NASA’s Mars Curiosity Rover is looking for new rocks to drill in area known as Yellowknife Bay on the Red Planet.
Yellowknife Bay is a shallow basin just over 1300 feet or 400m from where Curiosity touched down at Bradbury Landing. The location is made up of a new type of terrain for Curiosity. Scientists at NASA are hoping to use Curiosity’s percussive drill here for the first time in the mission, to collect a sample from within a rock early in the new year.
Curiosity arrived at the shallow basin on December 11 and has been using its Mast Camera (Mastcam) and its laser-wielding Chemistry and Camera (ChemCam) to study rocks as it travels by. While Curiosity has travelled an average of 0.42 miles (677 meters) since it first touched down on Mars, the extra-terrestrial explorer has to complete one additional drive before being given a break for the holidays.

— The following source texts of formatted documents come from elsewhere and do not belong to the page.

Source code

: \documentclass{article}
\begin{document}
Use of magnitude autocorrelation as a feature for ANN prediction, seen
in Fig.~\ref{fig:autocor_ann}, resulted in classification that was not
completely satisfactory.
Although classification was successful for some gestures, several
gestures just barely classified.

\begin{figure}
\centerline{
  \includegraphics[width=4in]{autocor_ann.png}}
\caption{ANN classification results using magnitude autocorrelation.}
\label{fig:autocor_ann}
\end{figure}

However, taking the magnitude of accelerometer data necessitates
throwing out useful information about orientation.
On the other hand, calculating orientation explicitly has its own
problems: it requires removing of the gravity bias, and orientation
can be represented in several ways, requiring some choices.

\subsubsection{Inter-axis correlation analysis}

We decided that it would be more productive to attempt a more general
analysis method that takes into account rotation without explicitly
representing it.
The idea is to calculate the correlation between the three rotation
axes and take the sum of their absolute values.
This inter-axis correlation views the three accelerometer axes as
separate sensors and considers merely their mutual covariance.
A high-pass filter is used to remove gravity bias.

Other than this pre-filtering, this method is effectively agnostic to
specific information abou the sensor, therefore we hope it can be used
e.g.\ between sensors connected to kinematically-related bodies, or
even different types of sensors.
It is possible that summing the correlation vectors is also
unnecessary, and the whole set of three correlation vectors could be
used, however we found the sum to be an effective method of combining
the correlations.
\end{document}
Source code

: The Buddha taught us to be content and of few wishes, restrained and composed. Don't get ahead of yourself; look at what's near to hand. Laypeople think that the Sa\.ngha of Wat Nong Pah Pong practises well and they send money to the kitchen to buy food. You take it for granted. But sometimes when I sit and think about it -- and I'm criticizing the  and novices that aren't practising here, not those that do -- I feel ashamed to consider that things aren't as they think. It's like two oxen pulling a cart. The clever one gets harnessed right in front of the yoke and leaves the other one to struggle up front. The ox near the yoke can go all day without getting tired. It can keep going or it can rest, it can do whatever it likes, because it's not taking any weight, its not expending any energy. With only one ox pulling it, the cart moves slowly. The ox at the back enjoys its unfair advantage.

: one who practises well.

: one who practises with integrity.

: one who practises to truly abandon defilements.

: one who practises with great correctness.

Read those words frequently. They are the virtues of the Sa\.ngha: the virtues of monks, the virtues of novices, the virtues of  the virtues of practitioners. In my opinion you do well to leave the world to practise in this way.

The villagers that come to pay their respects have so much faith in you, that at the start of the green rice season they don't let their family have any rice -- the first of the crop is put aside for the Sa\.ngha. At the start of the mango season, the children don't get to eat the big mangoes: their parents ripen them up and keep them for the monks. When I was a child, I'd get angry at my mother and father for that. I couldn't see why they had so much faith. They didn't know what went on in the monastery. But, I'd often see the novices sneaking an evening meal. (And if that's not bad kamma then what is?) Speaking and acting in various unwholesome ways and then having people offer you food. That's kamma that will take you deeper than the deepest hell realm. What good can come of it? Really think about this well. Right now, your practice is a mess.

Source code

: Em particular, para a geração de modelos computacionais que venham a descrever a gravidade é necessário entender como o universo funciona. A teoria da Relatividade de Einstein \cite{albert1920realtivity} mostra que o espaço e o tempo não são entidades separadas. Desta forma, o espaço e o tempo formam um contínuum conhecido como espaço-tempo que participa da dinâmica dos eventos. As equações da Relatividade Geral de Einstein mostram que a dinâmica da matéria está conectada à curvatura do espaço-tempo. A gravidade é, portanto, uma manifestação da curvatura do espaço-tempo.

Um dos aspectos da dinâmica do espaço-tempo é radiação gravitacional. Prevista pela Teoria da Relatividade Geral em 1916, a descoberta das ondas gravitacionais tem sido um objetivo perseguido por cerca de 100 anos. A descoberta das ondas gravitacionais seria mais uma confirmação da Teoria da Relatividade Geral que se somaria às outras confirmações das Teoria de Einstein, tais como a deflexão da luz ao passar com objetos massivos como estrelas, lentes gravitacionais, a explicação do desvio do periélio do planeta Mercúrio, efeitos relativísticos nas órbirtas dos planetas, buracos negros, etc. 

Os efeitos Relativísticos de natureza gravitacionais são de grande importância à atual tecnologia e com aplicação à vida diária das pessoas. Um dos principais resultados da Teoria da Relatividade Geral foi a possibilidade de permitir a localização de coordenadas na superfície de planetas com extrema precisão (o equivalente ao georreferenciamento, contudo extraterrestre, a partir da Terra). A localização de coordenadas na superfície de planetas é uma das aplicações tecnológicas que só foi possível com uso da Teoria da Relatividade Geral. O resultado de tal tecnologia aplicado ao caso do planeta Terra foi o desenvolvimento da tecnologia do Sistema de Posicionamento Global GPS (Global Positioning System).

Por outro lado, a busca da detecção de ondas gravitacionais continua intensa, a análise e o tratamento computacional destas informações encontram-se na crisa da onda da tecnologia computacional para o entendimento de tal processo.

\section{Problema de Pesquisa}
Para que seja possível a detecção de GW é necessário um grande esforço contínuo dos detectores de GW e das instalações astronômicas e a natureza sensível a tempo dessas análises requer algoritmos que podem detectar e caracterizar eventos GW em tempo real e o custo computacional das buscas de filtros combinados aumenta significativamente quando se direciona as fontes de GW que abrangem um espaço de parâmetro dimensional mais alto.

So far, Curiosity has visited two different rock targets in the bay called ‘Costello’ and ‘Flaherty’. Researchers back on Earth used Curiosity’s Alpha Particle X-Ray Spectrometer (APXS) and Mars Hand Lens Imager (MAHLI) at the end of the rover’s arm to examine the rock targets.
Curiosity is exploring an area of Mars known as Gale Crater, named after the amateur Australian astronomer who observed Mars in the late nineteenth century. After its first use of the drill, Curiosity’s next destination is Mount Sharp, an unusual mound of debris, 3 miles high at the centre of the crater.
Debate still surrounds what Mount Sharp is made of and how it was formed but many scientists believe that is a remnant of the layers of sediment that would have at one point filled the basin. Most of Curiosity’s work in 2013 will involve travelling towards this mysterious outcrop.